Extracted records:
-----

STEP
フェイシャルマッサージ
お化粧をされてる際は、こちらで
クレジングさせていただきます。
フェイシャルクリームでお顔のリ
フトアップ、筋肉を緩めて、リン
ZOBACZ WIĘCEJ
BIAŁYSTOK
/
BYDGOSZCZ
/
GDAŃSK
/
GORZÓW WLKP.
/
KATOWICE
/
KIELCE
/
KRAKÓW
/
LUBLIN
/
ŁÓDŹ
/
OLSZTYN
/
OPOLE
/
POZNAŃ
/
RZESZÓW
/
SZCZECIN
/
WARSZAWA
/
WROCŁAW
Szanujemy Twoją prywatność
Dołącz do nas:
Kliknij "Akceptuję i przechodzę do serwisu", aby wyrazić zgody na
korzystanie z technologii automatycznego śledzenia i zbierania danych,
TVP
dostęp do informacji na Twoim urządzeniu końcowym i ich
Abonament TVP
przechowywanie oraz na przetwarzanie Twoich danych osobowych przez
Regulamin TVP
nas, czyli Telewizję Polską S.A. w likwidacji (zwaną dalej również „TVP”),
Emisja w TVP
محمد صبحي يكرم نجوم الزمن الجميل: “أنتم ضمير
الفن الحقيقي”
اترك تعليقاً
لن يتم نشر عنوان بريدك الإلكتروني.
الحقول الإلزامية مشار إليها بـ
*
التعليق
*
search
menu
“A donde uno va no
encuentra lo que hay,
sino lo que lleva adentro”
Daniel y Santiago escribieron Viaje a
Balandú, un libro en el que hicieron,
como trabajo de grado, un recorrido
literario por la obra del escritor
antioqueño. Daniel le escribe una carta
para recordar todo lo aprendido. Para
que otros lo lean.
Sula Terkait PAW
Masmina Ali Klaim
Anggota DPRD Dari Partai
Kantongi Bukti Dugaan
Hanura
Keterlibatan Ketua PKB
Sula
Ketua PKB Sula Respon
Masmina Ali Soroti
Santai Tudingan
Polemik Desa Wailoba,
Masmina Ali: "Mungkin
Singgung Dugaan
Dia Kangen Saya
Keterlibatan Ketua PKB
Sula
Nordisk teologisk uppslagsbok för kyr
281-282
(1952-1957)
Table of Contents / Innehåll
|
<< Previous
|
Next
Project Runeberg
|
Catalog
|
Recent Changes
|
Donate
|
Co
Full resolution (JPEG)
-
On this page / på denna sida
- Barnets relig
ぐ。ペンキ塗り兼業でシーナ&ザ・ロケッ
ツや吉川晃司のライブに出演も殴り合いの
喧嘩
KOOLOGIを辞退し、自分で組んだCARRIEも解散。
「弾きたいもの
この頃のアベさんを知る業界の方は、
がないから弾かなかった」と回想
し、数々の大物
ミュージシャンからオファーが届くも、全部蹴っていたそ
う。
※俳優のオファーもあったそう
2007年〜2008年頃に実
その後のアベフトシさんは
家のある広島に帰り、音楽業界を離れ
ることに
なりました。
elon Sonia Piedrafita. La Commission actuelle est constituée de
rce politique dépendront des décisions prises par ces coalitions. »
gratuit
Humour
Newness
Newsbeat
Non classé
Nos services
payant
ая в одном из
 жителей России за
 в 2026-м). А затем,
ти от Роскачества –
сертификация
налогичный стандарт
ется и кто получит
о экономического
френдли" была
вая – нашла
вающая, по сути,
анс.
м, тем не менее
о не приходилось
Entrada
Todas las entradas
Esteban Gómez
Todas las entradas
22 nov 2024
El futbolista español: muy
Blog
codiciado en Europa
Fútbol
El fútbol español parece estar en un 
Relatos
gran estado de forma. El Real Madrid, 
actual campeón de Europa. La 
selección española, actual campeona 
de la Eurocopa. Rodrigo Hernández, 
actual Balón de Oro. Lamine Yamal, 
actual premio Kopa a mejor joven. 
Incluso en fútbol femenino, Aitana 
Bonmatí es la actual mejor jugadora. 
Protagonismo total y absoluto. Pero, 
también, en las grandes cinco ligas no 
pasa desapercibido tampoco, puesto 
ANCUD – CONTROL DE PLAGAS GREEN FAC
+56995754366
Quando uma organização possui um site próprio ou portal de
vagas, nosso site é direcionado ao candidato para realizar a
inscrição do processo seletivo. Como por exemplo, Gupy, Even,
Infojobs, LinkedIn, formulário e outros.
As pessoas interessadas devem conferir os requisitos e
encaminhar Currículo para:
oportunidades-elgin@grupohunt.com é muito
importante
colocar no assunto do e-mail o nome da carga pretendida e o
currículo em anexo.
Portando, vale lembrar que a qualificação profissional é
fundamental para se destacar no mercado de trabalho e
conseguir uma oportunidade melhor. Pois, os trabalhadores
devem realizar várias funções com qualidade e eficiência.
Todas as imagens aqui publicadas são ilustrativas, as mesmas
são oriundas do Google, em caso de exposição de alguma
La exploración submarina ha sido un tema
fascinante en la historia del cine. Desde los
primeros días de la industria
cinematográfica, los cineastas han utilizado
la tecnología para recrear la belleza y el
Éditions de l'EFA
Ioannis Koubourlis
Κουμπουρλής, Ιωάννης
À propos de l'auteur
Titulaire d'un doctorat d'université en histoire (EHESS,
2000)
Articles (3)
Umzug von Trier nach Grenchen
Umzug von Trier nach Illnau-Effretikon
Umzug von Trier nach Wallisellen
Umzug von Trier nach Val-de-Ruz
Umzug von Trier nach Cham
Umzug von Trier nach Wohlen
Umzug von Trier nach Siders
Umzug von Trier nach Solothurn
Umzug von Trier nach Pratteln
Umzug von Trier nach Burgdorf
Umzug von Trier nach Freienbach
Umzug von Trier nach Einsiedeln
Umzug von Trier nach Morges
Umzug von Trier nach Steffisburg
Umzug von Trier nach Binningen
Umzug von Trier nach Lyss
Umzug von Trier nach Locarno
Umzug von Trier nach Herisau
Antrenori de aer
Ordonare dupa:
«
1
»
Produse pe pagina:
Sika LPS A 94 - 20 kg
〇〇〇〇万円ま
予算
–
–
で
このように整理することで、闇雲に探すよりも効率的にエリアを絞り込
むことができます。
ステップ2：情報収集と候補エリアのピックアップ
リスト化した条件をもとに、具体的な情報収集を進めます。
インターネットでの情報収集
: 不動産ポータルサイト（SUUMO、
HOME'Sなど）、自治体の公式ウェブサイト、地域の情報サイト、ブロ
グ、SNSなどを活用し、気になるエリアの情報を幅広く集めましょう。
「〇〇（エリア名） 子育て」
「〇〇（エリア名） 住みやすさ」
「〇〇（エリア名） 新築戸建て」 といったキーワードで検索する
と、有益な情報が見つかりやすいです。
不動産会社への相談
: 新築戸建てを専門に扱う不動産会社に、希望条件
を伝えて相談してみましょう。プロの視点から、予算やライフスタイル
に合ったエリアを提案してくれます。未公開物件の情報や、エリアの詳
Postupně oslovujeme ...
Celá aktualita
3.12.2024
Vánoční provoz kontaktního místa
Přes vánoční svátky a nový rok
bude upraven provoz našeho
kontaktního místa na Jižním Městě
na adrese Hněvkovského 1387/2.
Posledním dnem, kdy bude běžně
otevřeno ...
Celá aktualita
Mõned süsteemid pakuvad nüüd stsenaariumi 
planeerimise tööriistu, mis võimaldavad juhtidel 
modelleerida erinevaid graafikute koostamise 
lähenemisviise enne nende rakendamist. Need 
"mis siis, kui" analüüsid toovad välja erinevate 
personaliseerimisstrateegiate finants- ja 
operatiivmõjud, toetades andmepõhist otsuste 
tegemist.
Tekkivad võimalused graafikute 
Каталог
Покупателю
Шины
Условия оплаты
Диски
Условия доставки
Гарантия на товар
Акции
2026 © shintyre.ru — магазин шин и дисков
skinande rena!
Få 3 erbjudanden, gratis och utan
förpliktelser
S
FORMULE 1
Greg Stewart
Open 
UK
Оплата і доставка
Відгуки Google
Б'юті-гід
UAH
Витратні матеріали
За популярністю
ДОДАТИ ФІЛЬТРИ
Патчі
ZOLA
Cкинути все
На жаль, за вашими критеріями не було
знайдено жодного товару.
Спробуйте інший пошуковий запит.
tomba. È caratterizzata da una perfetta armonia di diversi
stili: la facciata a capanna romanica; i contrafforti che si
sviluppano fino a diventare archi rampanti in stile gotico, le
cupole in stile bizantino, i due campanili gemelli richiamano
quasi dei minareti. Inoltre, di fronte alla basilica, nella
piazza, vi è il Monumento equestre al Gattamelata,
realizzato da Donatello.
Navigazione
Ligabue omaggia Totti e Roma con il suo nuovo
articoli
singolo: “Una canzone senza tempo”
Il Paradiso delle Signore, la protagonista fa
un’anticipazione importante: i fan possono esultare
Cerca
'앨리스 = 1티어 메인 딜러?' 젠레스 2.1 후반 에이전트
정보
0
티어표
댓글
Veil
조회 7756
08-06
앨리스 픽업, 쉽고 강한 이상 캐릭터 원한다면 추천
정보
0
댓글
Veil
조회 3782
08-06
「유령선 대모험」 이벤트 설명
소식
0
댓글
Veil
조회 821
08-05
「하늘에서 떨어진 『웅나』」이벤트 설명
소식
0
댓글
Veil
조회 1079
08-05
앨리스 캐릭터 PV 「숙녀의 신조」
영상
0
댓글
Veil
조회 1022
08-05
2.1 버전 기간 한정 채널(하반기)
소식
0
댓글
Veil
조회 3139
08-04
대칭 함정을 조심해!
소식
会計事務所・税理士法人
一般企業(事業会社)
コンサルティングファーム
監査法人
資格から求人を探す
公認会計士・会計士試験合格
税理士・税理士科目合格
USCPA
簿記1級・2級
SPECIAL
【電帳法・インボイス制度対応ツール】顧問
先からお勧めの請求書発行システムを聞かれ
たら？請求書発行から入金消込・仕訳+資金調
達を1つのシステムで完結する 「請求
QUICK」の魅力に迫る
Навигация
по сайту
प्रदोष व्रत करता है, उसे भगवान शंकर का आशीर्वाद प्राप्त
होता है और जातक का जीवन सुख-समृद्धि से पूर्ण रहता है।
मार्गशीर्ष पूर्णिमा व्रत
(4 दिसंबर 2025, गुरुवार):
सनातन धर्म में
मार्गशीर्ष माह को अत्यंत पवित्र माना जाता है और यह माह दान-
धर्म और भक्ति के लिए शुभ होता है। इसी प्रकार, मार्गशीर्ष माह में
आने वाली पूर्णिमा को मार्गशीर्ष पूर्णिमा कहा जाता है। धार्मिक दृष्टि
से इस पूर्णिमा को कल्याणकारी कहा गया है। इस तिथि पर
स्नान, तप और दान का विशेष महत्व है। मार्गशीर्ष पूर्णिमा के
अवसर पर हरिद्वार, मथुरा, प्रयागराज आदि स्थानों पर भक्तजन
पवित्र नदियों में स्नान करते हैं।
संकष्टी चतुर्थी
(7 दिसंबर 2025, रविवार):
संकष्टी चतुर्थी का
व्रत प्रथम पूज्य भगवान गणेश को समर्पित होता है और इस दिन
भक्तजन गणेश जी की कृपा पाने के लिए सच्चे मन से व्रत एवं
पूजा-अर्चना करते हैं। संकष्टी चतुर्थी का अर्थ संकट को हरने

-----

Match on "Masmina" and copy out every line of the entries that contains it.

Masmina Ali Klaim
Masmina Ali Soroti
Masmina Ali: "Mungkin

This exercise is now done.